# WORK REQUEST
List every factor that the passage on the OWASP A7 controversy says is used to select and prioritize the Top 10 items.

# EXERCISE PASSAGE
-- Opening Marker --

OWASP A7 Controversy

nVisium blog

nVisium Blog on A7 ( from web archive )

In April 2017 OWASP released it's first draft of OWASP top 10 i.e. OWASP Top 10 2017 RC1 . While all the items on the list were fine and backed by sufficient data except, A7 & A10 . There was a post by Brian Glas on nVisium's blog, who tried to find the reasoning behind it.

The OWASP Top 10-2017 is based primarily on 40+ data submissions from firms that specialize in application security and an industry survey that was completed by over 500 individuals. This data spans vulnerabilities gathered from hundreds of organizations and over 100,000 real-world applications and APIs. The Top 10 items are selected and prioritized according to this prevalence data, in combination with consensus estimates of exploitability, detectability, and impact.

-- Closing Marker --

# INFORMATION SHOWN
-- Opening Marker --

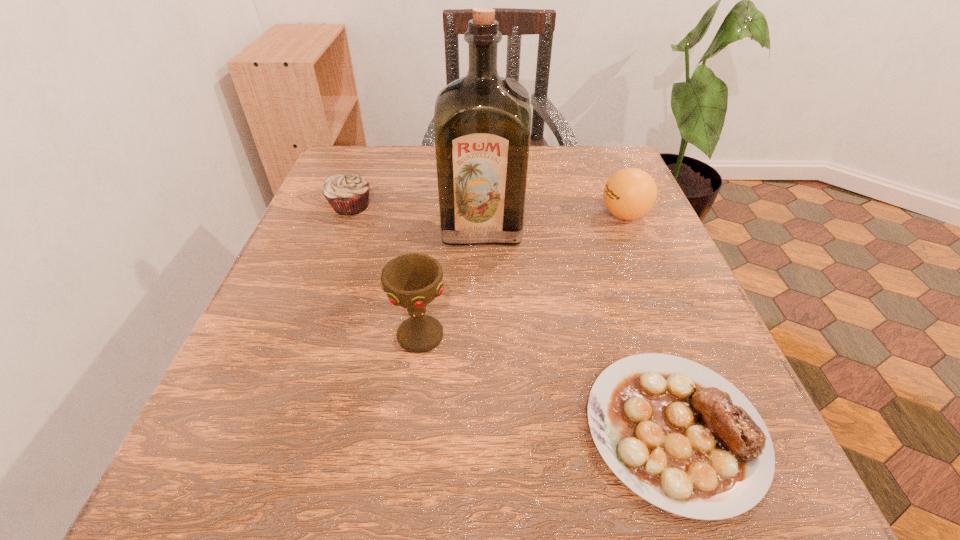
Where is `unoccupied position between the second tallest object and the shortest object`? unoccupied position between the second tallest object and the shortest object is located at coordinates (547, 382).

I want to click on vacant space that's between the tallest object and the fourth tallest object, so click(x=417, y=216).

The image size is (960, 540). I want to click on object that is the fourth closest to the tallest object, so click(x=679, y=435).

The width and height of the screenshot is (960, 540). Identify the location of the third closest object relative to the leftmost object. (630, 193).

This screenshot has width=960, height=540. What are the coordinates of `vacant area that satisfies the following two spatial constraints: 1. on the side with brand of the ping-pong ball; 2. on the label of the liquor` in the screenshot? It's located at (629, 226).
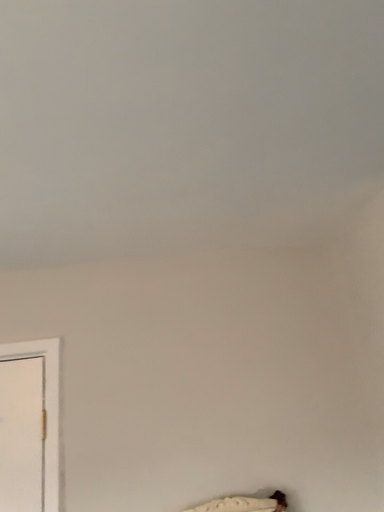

-- Closing Marker --

# RESPONSE TO THE TASK
Prevalence data, exploitability, detectability, and impact.